--- TASK INPUTS ---

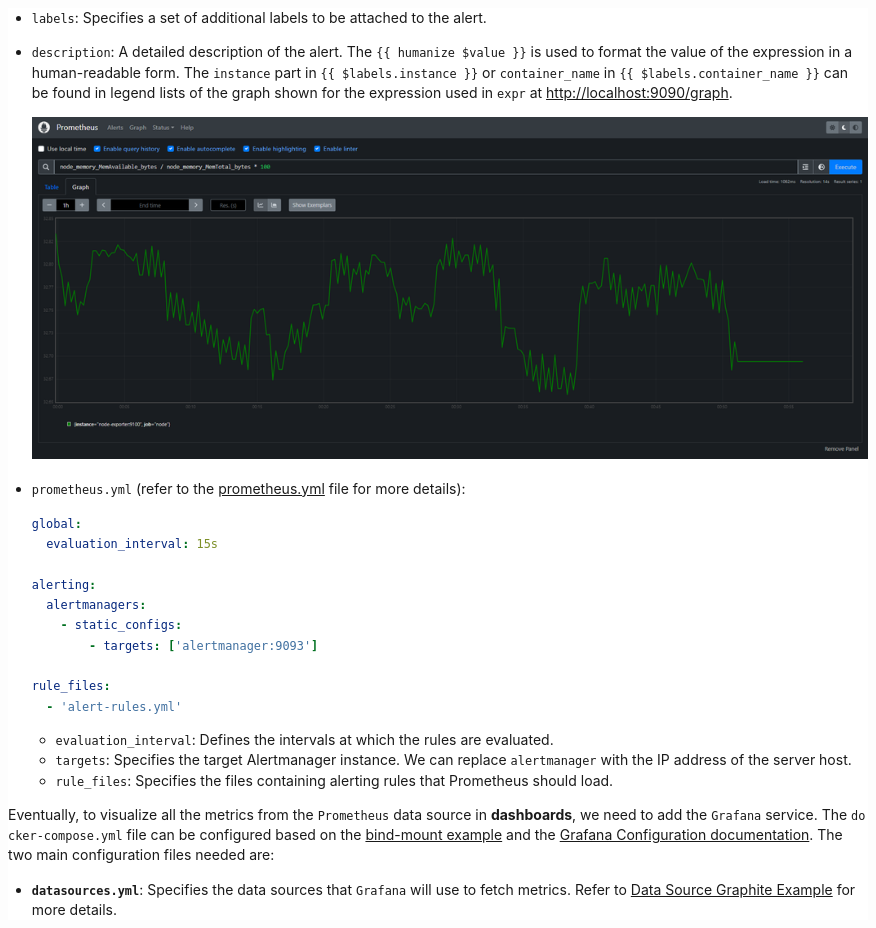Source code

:   - `labels`: Specifies a set of additional labels to be attached to the alert.
  - `description`: A detailed description of the alert. The `{{ humanize $value }}` is used to format the value of the expression in a human-readable form. The `instance` part in `{{ $labels.instance }}` or `container_name` in `{{ $labels.container_name }}` can be found in legend lists of the graph shown for the expression used in `expr` at <http://localhost:9090/graph>.

    ![prometheus-graph](../media_files/prometheus_graph.png)

- `prometheus.yml` (refer to the [prometheus.yml](../services/observability/config/prometheus/prometheus.yml) file for more details):

  ```yml
  global:
    evaluation_interval: 15s

  alerting:
    alertmanagers:
      - static_configs:
          - targets: ['alertmanager:9093']

  rule_files:
    - 'alert-rules.yml'
  ```
  - `evaluation_interval`: Defines the intervals at which the rules are evaluated.
  - `targets`: Specifies the target Alertmanager instance. We can replace `alertmanager` with the IP address of the server host.
  - `rule_files`: Specifies the files containing alerting rules that Prometheus should load.

Eventually, to visualize all the metrics from the `Prometheus` data source in **dashboards**, we need to add the `Grafana` service. The `docker-compose.yml` file can be configured based on the [bind-mount example](https://grafana.com/docs/grafana/latest/setup-grafana/installation/docker/#example-1) and the [Grafana Configuration documentation](https://grafana.com/docs/grafana/latest/setup-grafana/configure-grafana/). The two main configuration files needed are:
  - **`datasources.yml`**: Specifies the data sources that `Grafana` will use to fetch metrics. Refer to [Data Source Graphite Example](https://grafana.com/docs/grafana/latest/administration/provisioning/#example-data-source-configuration-file) for more details.
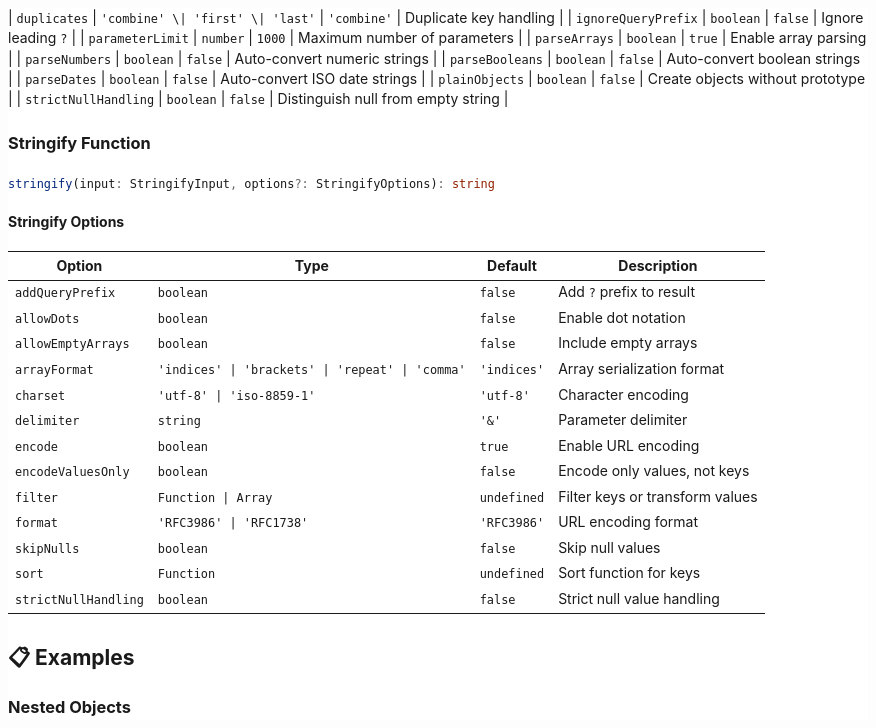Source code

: | `duplicates`         | `'combine' \| 'first' \| 'last'` | `'combine'` | Duplicate key handling              |
| `ignoreQueryPrefix`  | `boolean`                        | `false`     | Ignore leading `?`                  |
| `parameterLimit`     | `number`                         | `1000`      | Maximum number of parameters        |
| `parseArrays`        | `boolean`                        | `true`      | Enable array parsing                |
| `parseNumbers`       | `boolean`                        | `false`     | Auto-convert numeric strings        |
| `parseBooleans`      | `boolean`                        | `false`     | Auto-convert boolean strings        |
| `parseDates`         | `boolean`                        | `false`     | Auto-convert ISO date strings       |
| `plainObjects`       | `boolean`                        | `false`     | Create objects without prototype    |
| `strictNullHandling` | `boolean`                        | `false`     | Distinguish null from empty string  |

### Stringify Function

```typescript
stringify(input: StringifyInput, options?: StringifyOptions): string
```

#### Stringify Options

| Option               | Type                                             | Default     | Description                     |
| -------------------- | ------------------------------------------------ | ----------- | ------------------------------- |
| `addQueryPrefix`     | `boolean`                                        | `false`     | Add `?` prefix to result        |
| `allowDots`          | `boolean`                                        | `false`     | Enable dot notation             |
| `allowEmptyArrays`   | `boolean`                                        | `false`     | Include empty arrays            |
| `arrayFormat`        | `'indices' \| 'brackets' \| 'repeat' \| 'comma'` | `'indices'` | Array serialization format      |
| `charset`            | `'utf-8' \| 'iso-8859-1'`                        | `'utf-8'`   | Character encoding              |
| `delimiter`          | `string`                                         | `'&'`       | Parameter delimiter             |
| `encode`             | `boolean`                                        | `true`      | Enable URL encoding             |
| `encodeValuesOnly`   | `boolean`                                        | `false`     | Encode only values, not keys    |
| `filter`             | `Function \| Array`                              | `undefined` | Filter keys or transform values |
| `format`             | `'RFC3986' \| 'RFC1738'`                         | `'RFC3986'` | URL encoding format             |
| `skipNulls`          | `boolean`                                        | `false`     | Skip null values                |
| `sort`               | `Function`                                       | `undefined` | Sort function for keys          |
| `strictNullHandling` | `boolean`                                        | `false`     | Strict null value handling      |

## 📋 Examples

### Nested Objects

---

■ **ACTION ITEM**
Of the entries above, repeat exactly the lines between the line with "A detailed description" and the line with "Prometheus should load.", inclusive, and no others.

■ **OUTPUT FOR THIS TASK**
  - `description`: A detailed description of the alert. The `{{ humanize $value }}` is used to format the value of the expression in a human-readable form. The `instance` part in `{{ $labels.instance }}` or `container_name` in `{{ $labels.container_name }}` can be found in legend lists of the graph shown for the expression used in `expr` at <http://localhost:9090/graph>.

    ![prometheus-graph](../media_files/prometheus_graph.png)

- `prometheus.yml` (refer to the [prometheus.yml](../services/observability/config/prometheus/prometheus.yml) file for more details):

  ```yml
  global:
    evaluation_interval: 15s

  alerting:
    alertmanagers:
      - static_configs:
          - targets: ['alertmanager:9093']

  rule_files:
    - 'alert-rules.yml'
  ```
  - `evaluation_interval`: Defines the intervals at which the rules are evaluated.
  - `targets`: Specifies the target Alertmanager instance. We can replace `alertmanager` with the IP address of the server host.
  - `rule_files`: Specifies the files containing alerting rules that Prometheus should load.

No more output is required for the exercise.